● PROBLEM DESCRIPTION
Render the lines of the material below, from the line containing "city: Izalco" through the line containing "latitude: 59.0186", inclusive, and no others, as a JSON list of strings with one string per line and blank lines omitted.

● ENTRIES
■ ■ ■

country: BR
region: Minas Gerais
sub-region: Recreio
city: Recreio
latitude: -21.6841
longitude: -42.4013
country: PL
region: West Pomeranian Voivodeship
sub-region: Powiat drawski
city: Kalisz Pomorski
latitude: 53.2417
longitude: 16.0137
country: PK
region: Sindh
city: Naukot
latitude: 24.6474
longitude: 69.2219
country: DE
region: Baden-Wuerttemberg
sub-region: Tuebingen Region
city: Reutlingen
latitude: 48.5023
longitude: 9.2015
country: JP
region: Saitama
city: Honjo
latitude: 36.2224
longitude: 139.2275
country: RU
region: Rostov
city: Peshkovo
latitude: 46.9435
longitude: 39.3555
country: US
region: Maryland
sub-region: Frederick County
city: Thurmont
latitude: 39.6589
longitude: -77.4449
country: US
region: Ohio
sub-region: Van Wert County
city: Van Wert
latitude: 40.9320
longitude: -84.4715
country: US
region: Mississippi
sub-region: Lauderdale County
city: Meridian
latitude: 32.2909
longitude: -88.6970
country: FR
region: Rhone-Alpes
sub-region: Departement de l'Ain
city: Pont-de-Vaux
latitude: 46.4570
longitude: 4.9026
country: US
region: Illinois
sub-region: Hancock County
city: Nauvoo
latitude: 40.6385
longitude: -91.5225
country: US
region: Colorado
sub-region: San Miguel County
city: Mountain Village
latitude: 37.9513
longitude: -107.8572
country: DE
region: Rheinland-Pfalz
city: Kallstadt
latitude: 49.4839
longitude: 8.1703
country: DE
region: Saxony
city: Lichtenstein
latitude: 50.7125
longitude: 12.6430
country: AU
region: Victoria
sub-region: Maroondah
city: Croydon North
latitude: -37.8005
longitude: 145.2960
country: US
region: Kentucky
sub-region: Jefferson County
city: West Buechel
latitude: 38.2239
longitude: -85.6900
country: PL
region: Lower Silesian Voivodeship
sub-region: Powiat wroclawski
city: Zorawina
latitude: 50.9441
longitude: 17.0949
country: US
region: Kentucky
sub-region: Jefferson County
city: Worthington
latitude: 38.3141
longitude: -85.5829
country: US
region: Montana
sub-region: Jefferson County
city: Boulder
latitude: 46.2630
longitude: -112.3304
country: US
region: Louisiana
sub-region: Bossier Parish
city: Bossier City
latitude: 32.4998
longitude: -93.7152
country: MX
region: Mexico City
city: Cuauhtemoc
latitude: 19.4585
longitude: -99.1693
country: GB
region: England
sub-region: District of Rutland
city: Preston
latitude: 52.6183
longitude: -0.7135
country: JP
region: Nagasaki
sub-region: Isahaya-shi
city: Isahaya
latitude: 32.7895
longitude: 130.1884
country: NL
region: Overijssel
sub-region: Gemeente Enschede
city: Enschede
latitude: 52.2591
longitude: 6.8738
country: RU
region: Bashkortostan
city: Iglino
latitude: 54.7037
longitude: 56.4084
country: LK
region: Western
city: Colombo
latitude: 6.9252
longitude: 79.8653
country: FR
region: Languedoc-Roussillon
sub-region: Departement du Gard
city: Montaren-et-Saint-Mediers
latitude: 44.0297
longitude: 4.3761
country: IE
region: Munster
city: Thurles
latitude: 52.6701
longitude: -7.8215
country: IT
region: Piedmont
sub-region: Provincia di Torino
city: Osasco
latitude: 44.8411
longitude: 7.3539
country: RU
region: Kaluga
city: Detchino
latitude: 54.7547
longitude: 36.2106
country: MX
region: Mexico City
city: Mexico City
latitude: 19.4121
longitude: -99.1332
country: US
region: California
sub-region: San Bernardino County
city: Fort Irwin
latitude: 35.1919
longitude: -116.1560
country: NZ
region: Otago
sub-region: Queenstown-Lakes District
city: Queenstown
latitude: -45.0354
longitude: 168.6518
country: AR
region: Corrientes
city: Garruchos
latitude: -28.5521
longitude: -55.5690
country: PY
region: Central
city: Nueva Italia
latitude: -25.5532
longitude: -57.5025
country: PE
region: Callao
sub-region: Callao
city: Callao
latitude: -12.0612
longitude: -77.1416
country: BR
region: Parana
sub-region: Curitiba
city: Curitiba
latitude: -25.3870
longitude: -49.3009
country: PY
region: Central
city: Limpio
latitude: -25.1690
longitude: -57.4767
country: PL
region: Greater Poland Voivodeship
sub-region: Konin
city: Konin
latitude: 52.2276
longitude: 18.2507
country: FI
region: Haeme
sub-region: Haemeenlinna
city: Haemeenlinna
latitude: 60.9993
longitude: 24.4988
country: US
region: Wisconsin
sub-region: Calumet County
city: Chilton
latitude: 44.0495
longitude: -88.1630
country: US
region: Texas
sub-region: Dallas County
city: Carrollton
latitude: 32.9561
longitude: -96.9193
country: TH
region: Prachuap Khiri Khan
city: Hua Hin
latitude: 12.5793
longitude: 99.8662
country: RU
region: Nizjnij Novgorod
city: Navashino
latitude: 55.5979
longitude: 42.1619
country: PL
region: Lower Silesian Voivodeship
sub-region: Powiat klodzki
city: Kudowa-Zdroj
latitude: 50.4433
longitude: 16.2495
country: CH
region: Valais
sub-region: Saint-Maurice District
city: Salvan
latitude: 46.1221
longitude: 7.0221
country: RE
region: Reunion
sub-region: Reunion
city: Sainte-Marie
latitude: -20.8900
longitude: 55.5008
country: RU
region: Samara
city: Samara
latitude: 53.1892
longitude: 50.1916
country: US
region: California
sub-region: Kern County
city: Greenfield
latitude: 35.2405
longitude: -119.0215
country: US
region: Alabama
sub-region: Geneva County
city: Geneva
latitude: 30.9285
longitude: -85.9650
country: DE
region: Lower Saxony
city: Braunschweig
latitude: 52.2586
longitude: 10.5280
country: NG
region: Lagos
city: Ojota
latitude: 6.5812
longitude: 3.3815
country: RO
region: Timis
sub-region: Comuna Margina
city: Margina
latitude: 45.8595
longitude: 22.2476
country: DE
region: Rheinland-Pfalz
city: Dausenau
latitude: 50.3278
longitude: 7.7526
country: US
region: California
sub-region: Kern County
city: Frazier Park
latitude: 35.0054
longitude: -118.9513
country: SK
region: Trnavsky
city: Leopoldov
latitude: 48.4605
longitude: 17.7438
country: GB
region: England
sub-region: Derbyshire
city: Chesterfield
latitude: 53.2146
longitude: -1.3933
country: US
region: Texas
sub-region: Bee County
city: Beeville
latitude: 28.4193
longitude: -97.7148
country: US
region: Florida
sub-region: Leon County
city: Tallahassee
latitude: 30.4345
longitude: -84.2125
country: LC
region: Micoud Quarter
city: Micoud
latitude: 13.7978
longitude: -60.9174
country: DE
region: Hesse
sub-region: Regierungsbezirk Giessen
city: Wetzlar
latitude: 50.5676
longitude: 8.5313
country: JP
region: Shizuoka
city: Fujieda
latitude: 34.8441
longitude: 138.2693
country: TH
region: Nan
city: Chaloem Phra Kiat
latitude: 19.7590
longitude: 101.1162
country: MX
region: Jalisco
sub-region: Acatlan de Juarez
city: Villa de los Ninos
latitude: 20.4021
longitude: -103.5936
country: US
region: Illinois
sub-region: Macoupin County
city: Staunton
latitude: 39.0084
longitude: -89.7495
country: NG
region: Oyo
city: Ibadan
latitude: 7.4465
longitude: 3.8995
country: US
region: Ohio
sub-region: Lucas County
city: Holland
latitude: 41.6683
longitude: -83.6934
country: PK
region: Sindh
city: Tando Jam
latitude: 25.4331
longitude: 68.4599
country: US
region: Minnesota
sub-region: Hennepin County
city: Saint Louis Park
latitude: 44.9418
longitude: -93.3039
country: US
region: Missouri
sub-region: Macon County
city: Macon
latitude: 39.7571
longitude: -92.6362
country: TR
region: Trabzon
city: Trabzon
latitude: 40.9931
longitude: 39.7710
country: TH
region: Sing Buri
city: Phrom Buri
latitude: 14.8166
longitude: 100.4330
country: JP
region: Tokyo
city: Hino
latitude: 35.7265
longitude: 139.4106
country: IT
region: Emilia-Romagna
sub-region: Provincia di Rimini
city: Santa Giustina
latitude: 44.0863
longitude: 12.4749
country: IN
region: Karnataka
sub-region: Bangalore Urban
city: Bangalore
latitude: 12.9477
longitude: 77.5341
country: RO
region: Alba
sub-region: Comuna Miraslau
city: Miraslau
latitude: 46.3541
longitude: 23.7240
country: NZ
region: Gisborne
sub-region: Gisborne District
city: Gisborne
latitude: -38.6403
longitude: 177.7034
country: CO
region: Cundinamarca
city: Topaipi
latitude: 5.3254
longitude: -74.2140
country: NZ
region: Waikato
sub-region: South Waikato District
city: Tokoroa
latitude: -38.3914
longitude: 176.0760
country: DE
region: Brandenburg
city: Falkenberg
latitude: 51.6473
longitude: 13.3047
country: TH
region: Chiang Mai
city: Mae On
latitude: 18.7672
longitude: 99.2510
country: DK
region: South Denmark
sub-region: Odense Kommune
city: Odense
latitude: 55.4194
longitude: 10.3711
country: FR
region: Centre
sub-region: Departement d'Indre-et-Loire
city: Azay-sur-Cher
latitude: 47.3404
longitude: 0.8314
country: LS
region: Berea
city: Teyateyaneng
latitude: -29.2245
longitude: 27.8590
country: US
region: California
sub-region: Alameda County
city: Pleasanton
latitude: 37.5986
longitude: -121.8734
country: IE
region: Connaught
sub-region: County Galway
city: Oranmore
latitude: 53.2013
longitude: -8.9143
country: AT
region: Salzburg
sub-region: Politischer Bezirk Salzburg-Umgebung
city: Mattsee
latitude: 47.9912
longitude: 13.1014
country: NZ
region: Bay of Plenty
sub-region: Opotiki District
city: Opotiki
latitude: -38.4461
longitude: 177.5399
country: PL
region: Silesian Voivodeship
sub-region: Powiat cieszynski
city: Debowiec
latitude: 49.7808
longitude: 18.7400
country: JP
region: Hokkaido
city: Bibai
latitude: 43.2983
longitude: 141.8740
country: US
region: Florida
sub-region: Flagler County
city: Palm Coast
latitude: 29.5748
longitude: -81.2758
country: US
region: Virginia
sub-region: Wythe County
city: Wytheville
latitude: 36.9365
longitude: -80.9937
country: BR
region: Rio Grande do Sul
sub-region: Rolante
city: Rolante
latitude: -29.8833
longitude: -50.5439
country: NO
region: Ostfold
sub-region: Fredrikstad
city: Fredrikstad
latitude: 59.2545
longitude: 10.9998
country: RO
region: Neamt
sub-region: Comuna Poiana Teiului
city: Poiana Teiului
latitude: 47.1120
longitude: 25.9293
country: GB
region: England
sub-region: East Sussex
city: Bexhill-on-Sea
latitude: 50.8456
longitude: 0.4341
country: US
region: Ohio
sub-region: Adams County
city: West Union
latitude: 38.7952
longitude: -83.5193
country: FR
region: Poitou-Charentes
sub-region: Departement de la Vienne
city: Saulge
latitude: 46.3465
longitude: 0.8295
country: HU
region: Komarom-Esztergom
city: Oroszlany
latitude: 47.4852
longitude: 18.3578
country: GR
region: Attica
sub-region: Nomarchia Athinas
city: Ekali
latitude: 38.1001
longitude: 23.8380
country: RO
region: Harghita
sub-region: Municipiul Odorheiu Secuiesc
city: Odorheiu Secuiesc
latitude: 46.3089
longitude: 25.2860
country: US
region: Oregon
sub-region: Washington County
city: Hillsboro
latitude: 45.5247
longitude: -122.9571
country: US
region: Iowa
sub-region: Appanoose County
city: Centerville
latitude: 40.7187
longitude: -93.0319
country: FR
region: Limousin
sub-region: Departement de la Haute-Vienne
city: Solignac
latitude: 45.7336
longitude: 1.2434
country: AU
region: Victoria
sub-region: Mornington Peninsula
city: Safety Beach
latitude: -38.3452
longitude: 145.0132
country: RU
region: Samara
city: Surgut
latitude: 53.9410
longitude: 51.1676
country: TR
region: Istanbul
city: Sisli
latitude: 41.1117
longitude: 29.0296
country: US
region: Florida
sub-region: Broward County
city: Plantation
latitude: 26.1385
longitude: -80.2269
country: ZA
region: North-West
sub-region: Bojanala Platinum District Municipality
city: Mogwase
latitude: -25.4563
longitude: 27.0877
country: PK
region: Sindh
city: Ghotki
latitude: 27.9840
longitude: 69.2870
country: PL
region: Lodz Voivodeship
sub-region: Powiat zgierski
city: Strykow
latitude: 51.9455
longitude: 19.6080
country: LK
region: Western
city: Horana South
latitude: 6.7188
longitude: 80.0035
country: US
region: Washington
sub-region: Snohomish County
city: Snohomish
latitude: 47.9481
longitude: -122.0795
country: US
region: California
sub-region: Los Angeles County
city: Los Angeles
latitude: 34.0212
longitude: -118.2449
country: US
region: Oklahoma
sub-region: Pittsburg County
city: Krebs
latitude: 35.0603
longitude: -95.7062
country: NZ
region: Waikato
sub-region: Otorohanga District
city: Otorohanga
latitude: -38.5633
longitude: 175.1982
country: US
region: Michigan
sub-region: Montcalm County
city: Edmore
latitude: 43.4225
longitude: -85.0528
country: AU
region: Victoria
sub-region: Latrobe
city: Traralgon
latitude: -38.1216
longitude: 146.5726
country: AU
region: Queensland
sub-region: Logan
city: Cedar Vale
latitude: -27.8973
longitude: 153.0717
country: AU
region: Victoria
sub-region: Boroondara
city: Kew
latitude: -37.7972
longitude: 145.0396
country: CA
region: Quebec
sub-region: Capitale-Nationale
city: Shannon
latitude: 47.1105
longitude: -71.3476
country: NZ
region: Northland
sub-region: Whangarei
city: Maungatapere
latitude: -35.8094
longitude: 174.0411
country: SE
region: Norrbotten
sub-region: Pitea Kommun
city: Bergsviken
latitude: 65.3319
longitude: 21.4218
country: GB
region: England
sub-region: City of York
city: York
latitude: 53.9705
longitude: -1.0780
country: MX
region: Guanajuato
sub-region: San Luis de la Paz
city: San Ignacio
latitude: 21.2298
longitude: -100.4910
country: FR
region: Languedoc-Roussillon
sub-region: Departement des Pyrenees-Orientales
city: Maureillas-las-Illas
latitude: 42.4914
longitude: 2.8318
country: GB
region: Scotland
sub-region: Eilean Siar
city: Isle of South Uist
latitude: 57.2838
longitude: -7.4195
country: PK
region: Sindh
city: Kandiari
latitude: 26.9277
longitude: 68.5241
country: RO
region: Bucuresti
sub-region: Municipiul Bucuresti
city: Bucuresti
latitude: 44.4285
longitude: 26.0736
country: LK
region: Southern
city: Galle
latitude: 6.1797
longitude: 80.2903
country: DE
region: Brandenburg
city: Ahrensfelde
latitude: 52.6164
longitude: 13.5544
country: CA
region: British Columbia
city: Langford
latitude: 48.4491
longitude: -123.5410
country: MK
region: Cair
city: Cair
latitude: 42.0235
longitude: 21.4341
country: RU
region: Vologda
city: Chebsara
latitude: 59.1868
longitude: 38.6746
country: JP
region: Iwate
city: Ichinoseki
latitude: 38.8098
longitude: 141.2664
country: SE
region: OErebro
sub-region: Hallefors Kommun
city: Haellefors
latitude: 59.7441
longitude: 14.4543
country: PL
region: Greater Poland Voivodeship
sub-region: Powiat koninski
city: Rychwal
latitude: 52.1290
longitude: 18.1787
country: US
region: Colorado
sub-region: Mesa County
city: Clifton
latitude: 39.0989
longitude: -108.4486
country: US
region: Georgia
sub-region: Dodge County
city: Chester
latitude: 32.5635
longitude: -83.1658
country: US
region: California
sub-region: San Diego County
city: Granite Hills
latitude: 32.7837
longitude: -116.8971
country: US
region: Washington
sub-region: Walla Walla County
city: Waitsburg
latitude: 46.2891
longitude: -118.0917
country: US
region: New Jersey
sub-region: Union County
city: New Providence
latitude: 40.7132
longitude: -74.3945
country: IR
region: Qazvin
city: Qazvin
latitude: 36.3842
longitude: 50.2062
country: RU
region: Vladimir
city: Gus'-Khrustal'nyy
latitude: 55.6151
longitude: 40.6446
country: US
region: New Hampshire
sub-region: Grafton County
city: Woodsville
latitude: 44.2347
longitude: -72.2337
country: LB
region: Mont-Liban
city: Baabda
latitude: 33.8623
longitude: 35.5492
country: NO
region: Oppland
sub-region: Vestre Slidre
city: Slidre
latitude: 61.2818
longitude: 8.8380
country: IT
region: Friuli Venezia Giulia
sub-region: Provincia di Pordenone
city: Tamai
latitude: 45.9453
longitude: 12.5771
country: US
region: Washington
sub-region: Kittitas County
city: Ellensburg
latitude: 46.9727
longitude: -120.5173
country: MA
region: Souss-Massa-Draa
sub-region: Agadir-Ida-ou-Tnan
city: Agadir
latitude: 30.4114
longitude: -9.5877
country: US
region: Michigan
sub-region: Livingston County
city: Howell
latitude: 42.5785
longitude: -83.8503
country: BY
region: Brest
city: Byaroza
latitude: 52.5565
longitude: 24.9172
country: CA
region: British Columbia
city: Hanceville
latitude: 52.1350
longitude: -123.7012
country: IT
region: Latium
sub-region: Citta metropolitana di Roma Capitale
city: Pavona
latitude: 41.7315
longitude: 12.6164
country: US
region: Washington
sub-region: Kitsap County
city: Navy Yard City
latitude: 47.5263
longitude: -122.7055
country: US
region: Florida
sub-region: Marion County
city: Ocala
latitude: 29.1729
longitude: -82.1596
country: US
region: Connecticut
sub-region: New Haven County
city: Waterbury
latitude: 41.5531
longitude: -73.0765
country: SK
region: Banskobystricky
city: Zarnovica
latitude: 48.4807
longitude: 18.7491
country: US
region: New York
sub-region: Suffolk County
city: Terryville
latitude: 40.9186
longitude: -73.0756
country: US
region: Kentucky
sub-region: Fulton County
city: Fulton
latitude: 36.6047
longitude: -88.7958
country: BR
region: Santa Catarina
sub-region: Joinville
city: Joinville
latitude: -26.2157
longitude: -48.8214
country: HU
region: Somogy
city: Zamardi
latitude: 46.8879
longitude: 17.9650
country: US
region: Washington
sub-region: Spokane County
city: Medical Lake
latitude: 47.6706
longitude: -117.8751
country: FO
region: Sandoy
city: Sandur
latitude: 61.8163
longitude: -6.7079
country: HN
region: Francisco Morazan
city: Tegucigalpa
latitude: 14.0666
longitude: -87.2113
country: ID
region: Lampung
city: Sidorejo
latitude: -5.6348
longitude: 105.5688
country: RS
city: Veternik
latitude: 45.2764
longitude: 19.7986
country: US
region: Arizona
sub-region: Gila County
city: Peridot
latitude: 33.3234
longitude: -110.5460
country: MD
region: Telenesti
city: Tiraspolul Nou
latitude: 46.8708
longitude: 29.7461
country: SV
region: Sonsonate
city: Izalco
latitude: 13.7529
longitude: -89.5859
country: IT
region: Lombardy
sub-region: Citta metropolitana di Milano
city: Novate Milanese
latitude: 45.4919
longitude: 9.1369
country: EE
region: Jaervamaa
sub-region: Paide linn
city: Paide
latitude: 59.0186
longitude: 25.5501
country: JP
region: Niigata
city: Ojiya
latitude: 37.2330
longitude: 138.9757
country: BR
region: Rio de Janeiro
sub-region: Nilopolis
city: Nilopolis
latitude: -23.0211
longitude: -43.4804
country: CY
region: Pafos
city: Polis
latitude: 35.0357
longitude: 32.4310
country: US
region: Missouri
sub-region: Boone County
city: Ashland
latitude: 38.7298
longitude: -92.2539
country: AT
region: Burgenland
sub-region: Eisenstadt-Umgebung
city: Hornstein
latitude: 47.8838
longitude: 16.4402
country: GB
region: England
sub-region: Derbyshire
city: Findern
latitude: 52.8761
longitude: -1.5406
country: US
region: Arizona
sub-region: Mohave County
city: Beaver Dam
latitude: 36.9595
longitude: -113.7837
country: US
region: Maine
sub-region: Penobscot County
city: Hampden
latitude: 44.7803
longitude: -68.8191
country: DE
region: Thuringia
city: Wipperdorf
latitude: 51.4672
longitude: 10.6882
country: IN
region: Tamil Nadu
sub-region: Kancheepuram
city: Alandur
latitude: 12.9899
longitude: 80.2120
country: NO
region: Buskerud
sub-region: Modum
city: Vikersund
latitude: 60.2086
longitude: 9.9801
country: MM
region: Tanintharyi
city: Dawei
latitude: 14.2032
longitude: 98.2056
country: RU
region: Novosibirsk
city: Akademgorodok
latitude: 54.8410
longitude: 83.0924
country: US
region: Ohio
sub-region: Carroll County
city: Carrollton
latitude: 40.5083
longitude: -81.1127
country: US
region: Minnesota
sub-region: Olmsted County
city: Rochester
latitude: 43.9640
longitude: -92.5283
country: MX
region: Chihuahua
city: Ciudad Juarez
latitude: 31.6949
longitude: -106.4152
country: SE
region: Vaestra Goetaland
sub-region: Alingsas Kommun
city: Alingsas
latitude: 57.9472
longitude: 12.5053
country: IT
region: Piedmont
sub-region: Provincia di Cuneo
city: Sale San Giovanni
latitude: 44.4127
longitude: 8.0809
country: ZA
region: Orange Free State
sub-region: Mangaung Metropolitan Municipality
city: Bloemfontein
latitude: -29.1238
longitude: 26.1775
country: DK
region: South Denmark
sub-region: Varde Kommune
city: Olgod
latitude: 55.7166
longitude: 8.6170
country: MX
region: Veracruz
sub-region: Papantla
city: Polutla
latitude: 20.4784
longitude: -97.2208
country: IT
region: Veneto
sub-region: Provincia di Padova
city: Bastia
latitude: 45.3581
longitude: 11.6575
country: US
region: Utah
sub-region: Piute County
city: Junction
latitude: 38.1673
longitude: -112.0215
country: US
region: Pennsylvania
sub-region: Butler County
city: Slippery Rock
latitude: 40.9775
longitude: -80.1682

■ ■ ■

● RESULT OF THIS EXERCISE
[
  "city: Izalco",
  "latitude: 13.7529",
  "longitude: -89.5859",
  "country: IT",
  "region: Lombardy",
  "sub-region: Citta metropolitana di Milano",
  "city: Novate Milanese",
  "latitude: 45.4919",
  "longitude: 9.1369",
  "country: EE",
  "region: Jaervamaa",
  "sub-region: Paide linn",
  "city: Paide",
  "latitude: 59.0186"
]